>>>>>

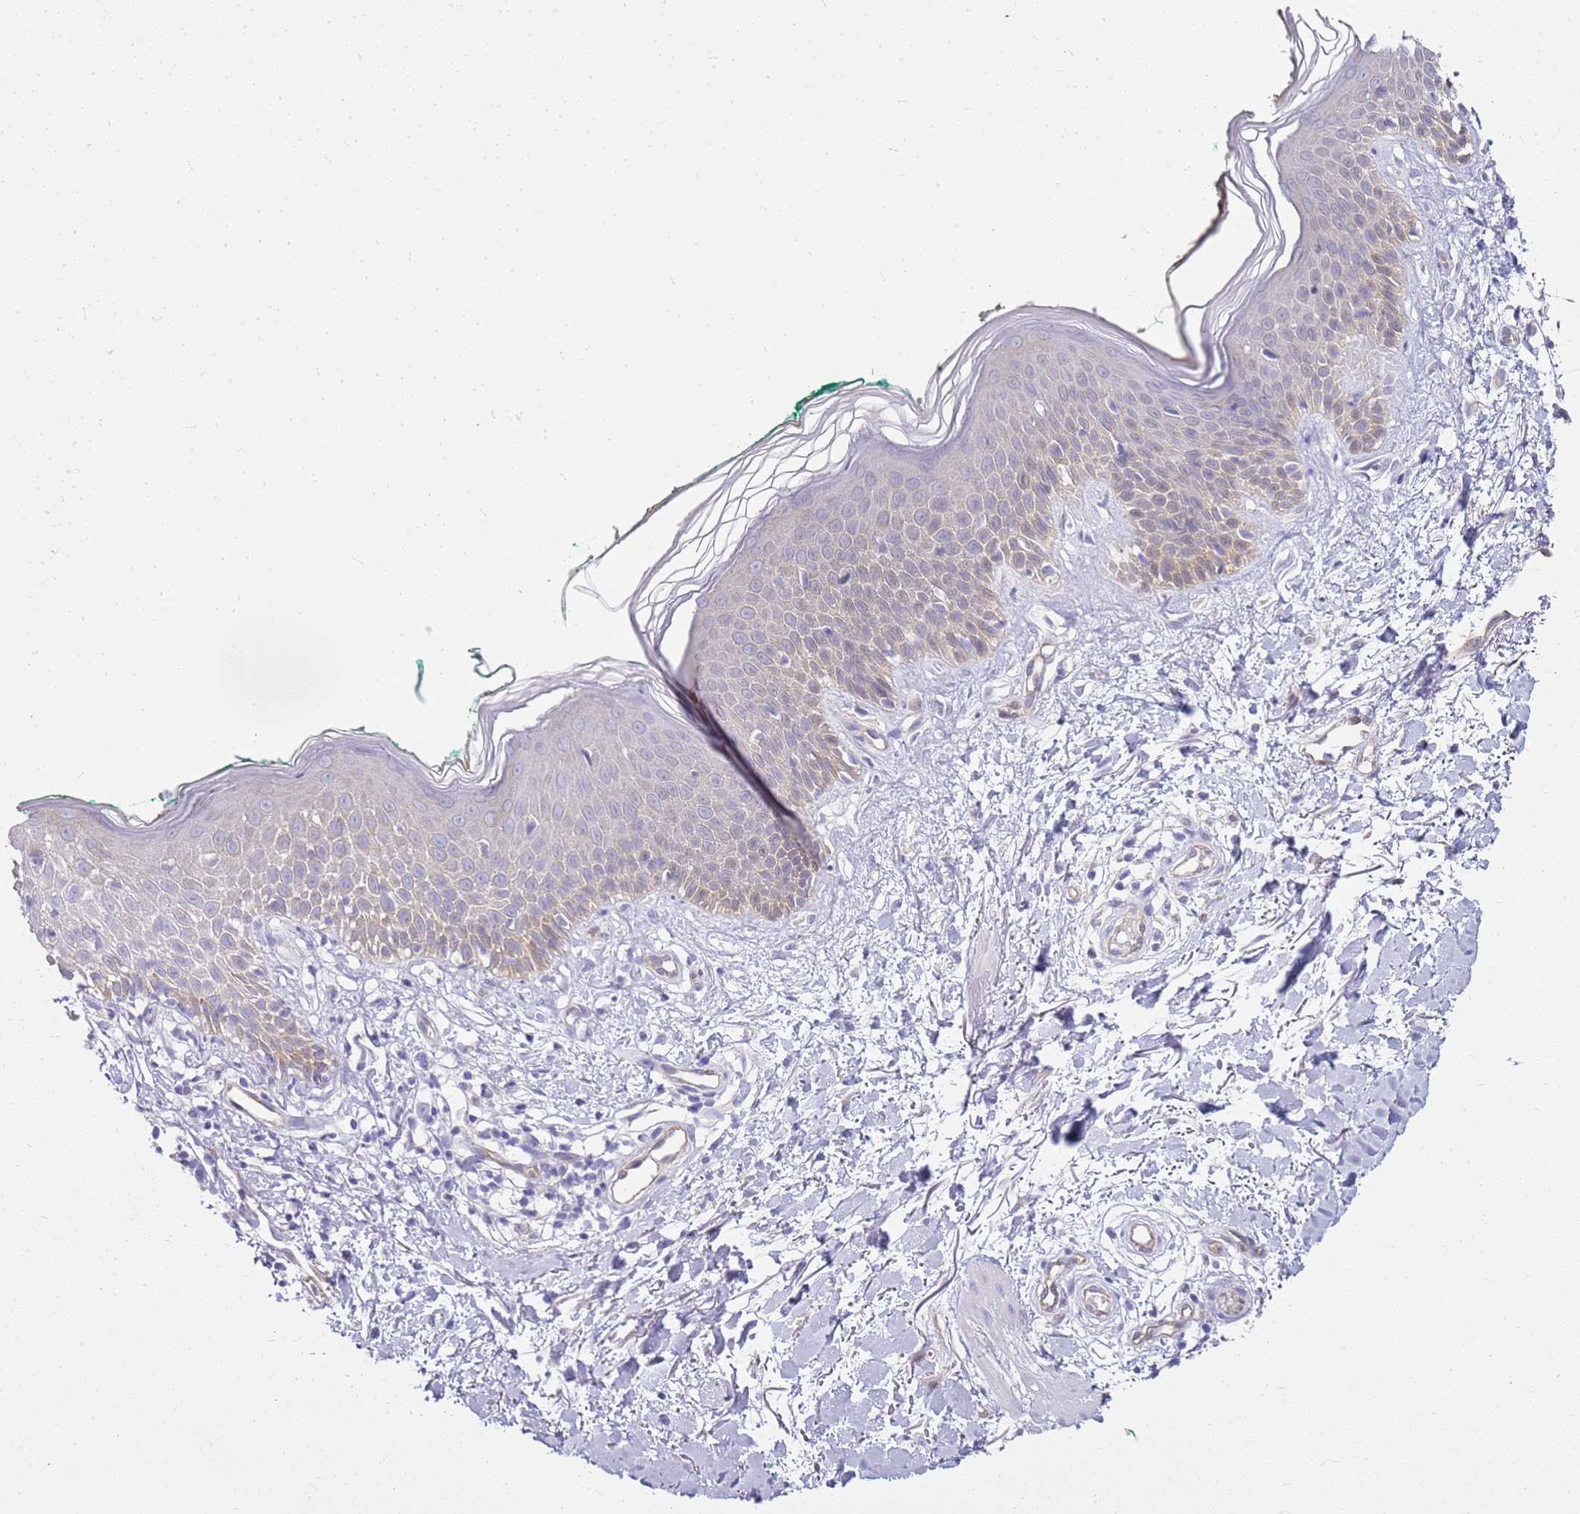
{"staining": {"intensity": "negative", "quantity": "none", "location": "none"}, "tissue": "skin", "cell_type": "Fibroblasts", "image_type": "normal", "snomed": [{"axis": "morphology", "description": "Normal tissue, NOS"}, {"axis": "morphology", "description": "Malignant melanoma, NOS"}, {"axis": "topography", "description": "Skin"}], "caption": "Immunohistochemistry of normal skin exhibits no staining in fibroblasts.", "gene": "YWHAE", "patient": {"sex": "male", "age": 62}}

<<<<<
>>>>>

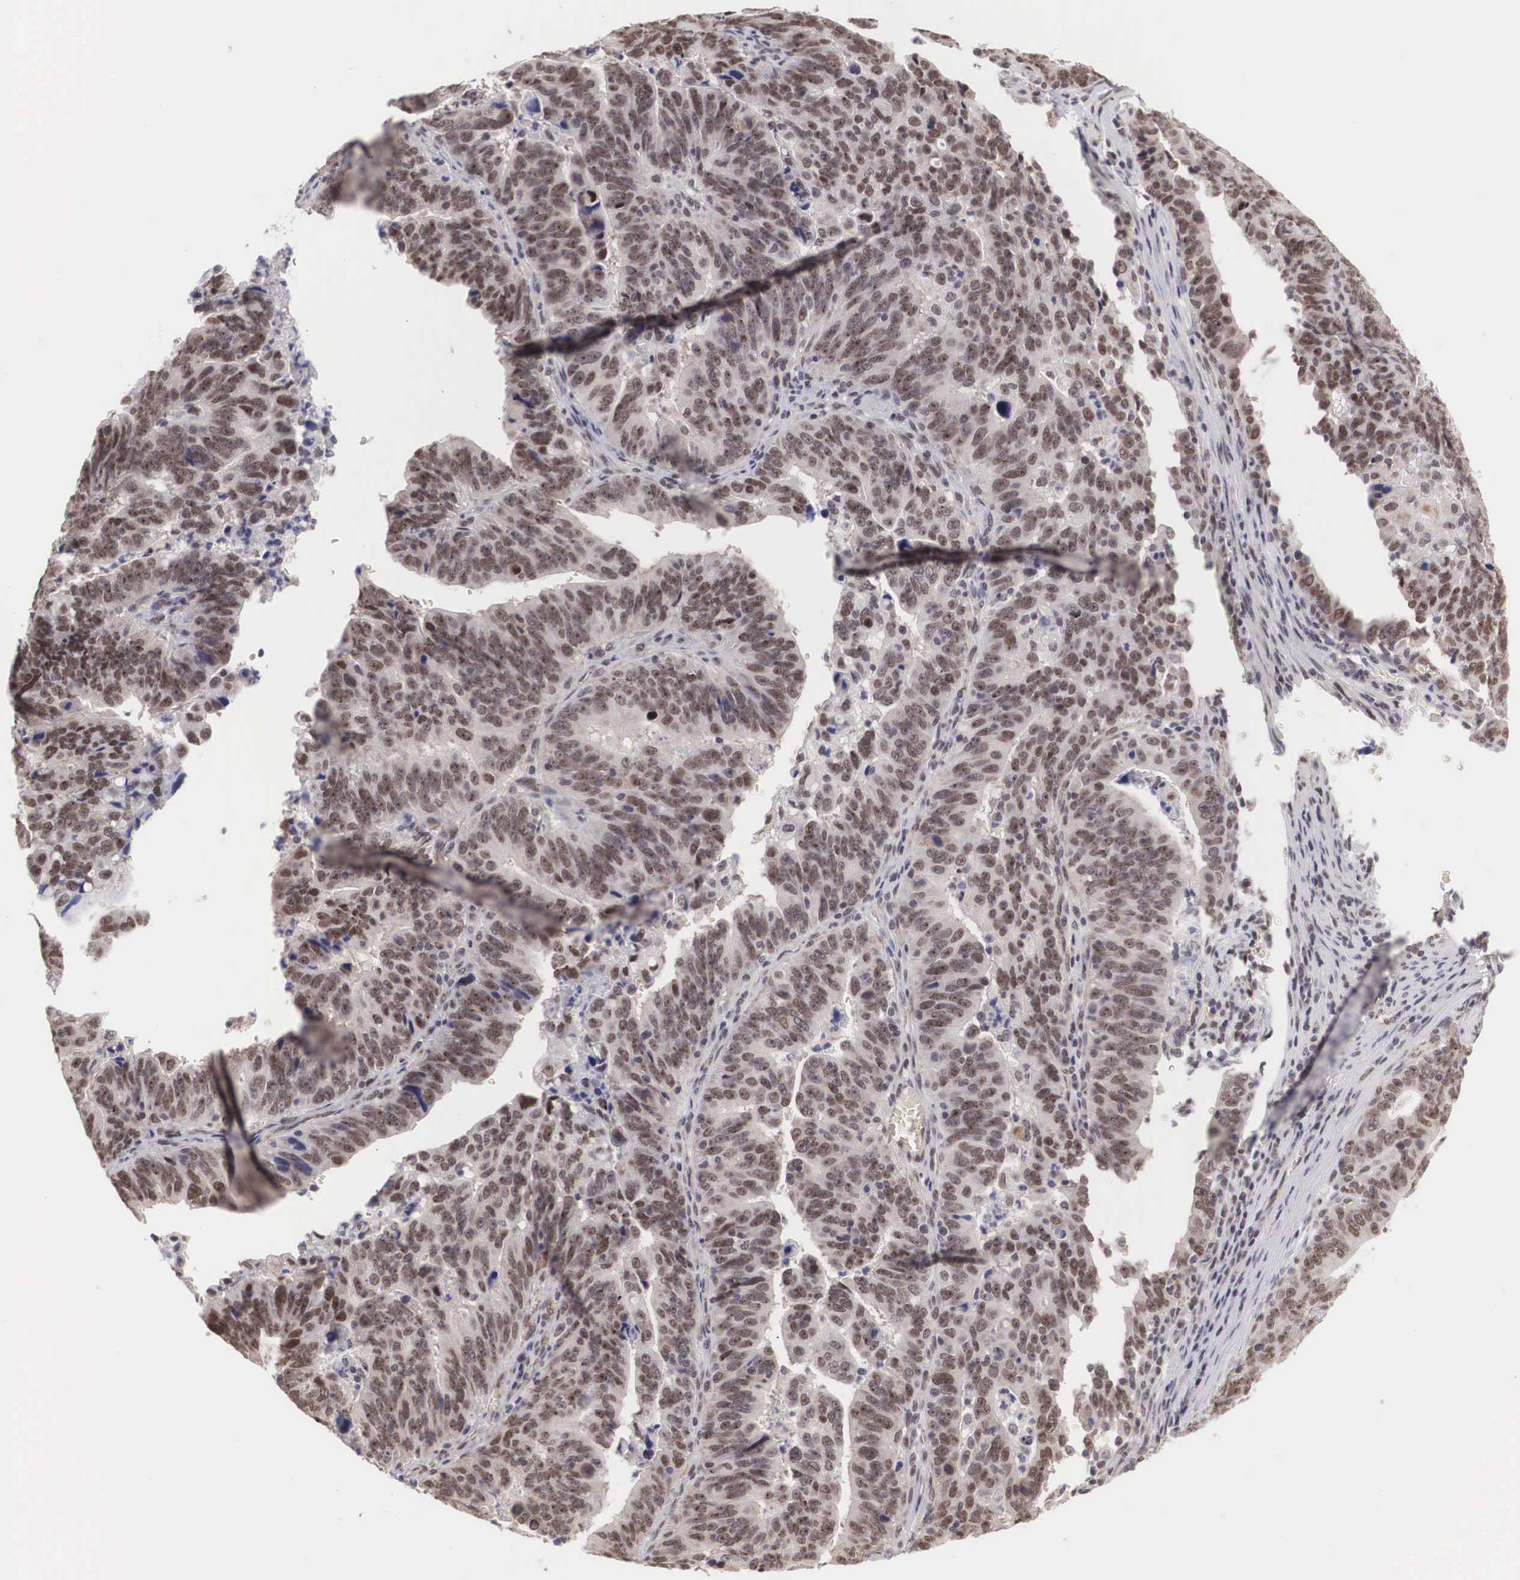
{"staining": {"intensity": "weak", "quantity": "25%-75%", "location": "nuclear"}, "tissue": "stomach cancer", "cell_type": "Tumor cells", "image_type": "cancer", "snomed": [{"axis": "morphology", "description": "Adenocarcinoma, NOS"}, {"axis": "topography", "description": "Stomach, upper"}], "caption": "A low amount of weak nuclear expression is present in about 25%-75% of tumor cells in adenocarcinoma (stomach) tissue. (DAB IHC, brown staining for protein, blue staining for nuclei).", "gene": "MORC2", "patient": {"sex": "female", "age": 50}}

<<<<<
>>>>>

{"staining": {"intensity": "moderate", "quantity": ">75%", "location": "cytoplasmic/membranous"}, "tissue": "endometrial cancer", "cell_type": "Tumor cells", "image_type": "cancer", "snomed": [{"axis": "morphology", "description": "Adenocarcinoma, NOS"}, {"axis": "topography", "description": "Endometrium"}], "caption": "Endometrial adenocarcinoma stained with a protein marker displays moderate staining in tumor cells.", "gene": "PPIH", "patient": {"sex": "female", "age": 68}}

<<<<<

Problem requirements: Each line above that contains the string "protein" should be identified and copied.

Result of this task:
{"staining": {"intensity": "weak", "quantity": "25%-75%", "location": "nuclear"}, "tissue": "stomach cancer", "cell_type": "Tumor cells", "image_type": "cancer", "snomed": [{"axis": "morphology", "description": "Adenocarcinoma, NOS"}, {"axis": "topography", "description": "Stomach, upper"}], "caption": "A low amount of weak nuclear expression is present in about 25%-75% of tumor cells in adenocarcinoma (stomach) tissue. (DAB IHC, brown staining for protein, blue staining for nuclei).", "gene": "MORC2", "patient": {"sex": "female", "age": 50}}
{"staining": {"intensity": "moderate", "quantity": ">75%", "location": "cytoplasmic/membranous"}, "tissue": "endometrial cancer", "cell_type": "Tumor cells", "image_type": "cancer", "snomed": [{"axis": "morphology", "description": "Adenocarcinoma, NOS"}, {"axis": "topography", "description": "Endometrium"}], "caption": "Endometrial adenocarcinoma stained with a protein marker displays moderate staining in tumor cells.", "gene": "PPIH", "patient": {"sex": "female", "age": 68}}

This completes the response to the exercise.